Prices have dipped, but the housing market remains stable, according to Halifax.

Halifax published its House Price Index for April on 9 May, revealing that the average house price decreased by 0.3% in April, following a 0.8% rise in March. Annual house price growth slowed to 0.1% compared to 1.6% in March.

The typical UK property now costs £286,896 compared to £287,891 in March. ‘A typical property now costs £286,896, which is around £7000 below last summer’s peak, though still some £28,000 higher than two years ago,’ says Kim Kinnaird, Director Halifax Mortgages. ‘House price movements over recent months have largely mirrored the short-term volatility in borrowing costs. The sharp fall in prices we saw at the end of last year after September’s “mini-budget” preceded something of a rebound in the first quarter of this year as economic conditions improved.’

Stable mortgage rates

Halifax says that mortgage rates are stabilising, and mortgage approvals have risen. ‘The economy has proven to be resilient, with a robust labour market and consumer price inflation predicted to decelerate sharply in the coming months,’ adds Kinnaird. ‘Mortgage rates are now stabilising, and though they remain well above the average of recent years, this gives important certainty to would-be buyers. While the housing market as a whole remains subdued, the number of properties for sale is also slowly increasing, as sellers adapt to market conditions.’

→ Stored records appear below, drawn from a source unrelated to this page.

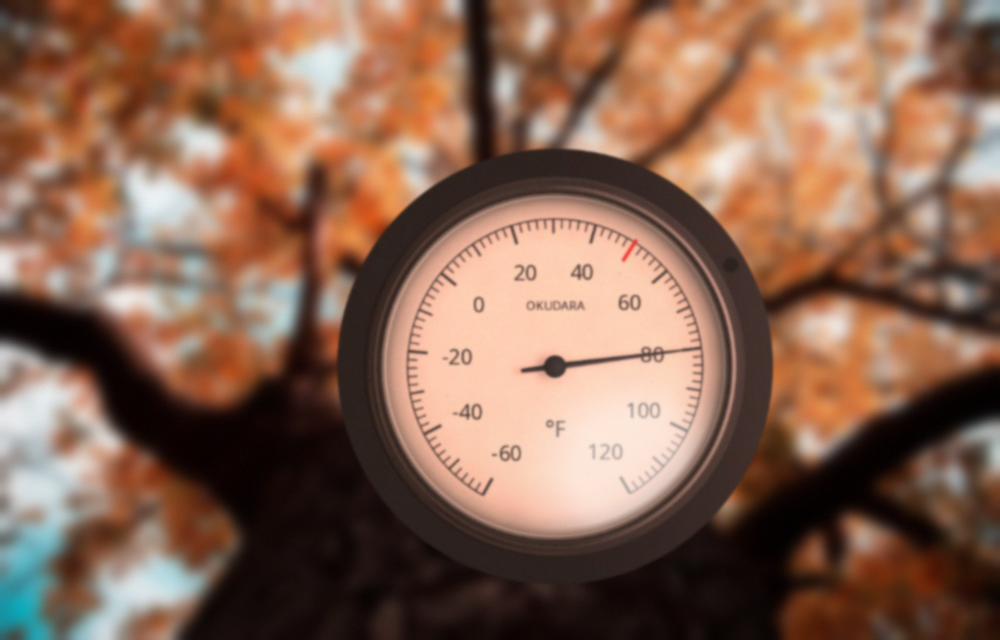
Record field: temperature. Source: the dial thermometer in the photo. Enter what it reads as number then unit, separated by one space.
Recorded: 80 °F
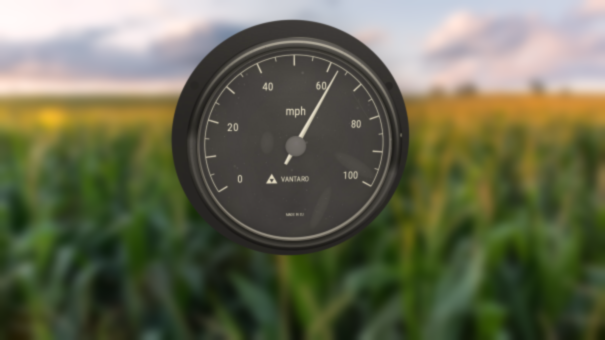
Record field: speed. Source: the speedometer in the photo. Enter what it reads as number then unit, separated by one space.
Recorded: 62.5 mph
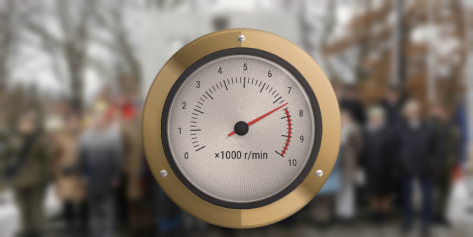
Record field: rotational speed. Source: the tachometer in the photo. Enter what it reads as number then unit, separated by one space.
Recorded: 7400 rpm
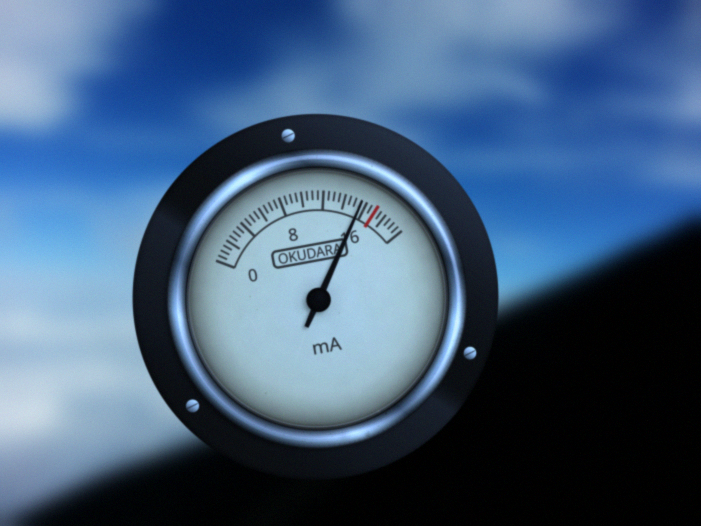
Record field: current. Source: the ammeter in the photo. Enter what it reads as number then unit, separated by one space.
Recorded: 15.5 mA
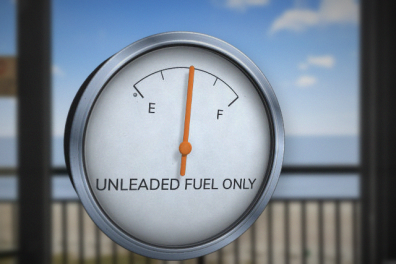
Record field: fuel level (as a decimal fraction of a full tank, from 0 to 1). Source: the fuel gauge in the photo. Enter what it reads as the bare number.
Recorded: 0.5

Kinnaird adds: ‘Alongside a market-wide uptick in mortgage approvals, these latest figures may indicate a more steady environment. However, the cost of living concerns remains real for many households, which will likely continue to weigh on sentiment and activity. Combined with the impact of higher interest rates gradually feeding through to those re-mortgaging their current fixed-rate deals, we should expect some further downward pressure on house prices over the course of the year.’

Rising mortgage approvals

The latest Bank of England figures show that the number of mortgage approvals for house purchases increased in March by 17.9% to 52,011. Year-on-year, the March figure was 25.5% below March 2022.

In contrast to existing house prices, new build properties have risen by 3.5% year on year. The first-time buyer market is also proving to be more resilient, with prices up on average by 0.7% over the last year.

On a regional basis, Halifax describes the situation as ‘mixed’. The South East has seen the largest dip in prices of 0.6% over the last year compared to the four regions of Southern England, while the West Midlands showed annual growth of 3.1%.